> **Front-end code change data**:

■ ■ ■ ■ ■

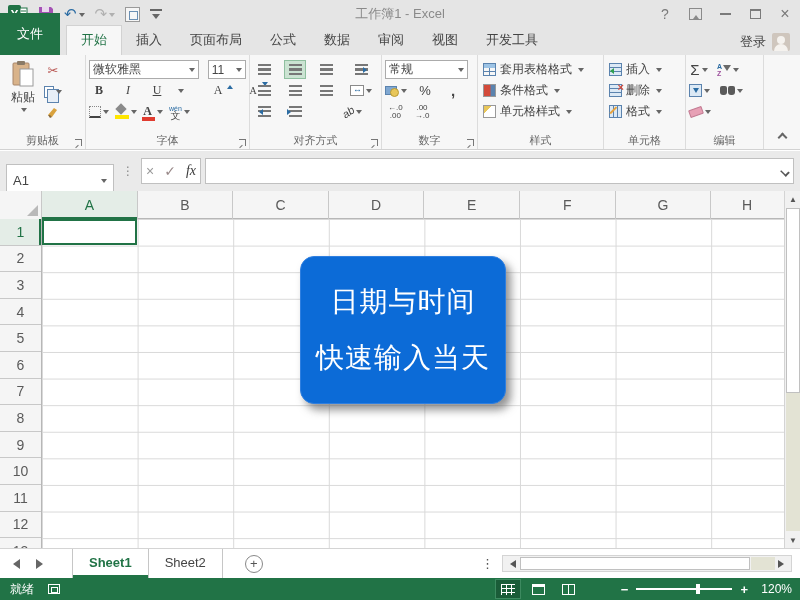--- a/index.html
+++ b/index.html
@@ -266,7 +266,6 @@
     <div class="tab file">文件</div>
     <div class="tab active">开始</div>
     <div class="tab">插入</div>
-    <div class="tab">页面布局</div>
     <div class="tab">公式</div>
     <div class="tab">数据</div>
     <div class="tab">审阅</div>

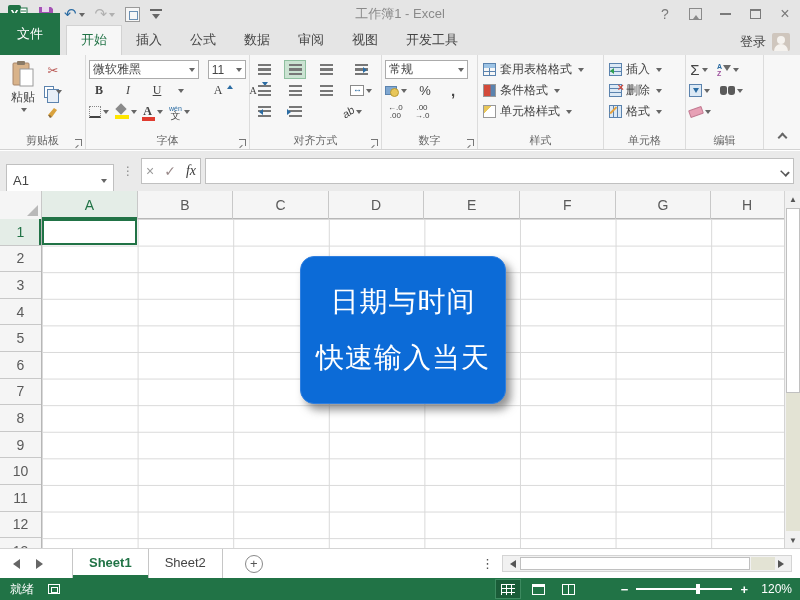--- a/index.html
+++ b/index.html
@@ -554,8 +554,8 @@
     <div class="cells">
       <div class="active-cell"></div>
       <div class="callout">
+        <span>快速输入当天</span>
         <span>日期与时间</span>
-        <span>快速输入当天</span>
       </div>
     </div>
     <div class="vscroll">

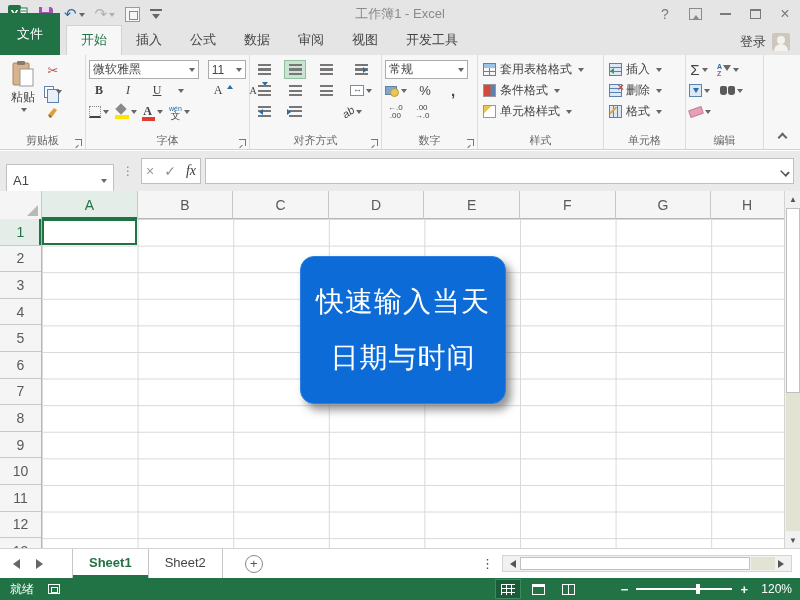--- a/index.html
+++ b/index.html
@@ -571,6 +571,7 @@
     <span class="nav-tri right"></span>
     <div class="stab active">Sheet1</div>
     <div class="stab">Sheet2</div>
+    <div class="stab">Sheet3</div>
     <div class="addsheet">
       <span>+</span>
     </div>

■ ■ ■ ■ ■

> **Instruction**: Each record should be written out again exactly, though without its pictures.

> **Exercise answer**:
--- a/index.html
+++ b/index.html
@@ -266,7 +266,6 @@
     <div class="tab file">文件</div>
     <div class="tab active">开始</div>
     <div class="tab">插入</div>
-    <div class="tab">页面布局</div>
     <div class="tab">公式</div>
     <div class="tab">数据</div>
     <div class="tab">审阅</div>

--- a/index.html
+++ b/index.html
@@ -554,8 +554,8 @@
     <div class="cells">
       <div class="active-cell"></div>
       <div class="callout">
+        <span>快速输入当天</span>
         <span>日期与时间</span>
-        <span>快速输入当天</span>
       </div>
     </div>
     <div class="vscroll">

--- a/index.html
+++ b/index.html
@@ -571,6 +571,7 @@
     <span class="nav-tri right"></span>
     <div class="stab active">Sheet1</div>
     <div class="stab">Sheet2</div>
+    <div class="stab">Sheet3</div>
     <div class="addsheet">
       <span>+</span>
     </div>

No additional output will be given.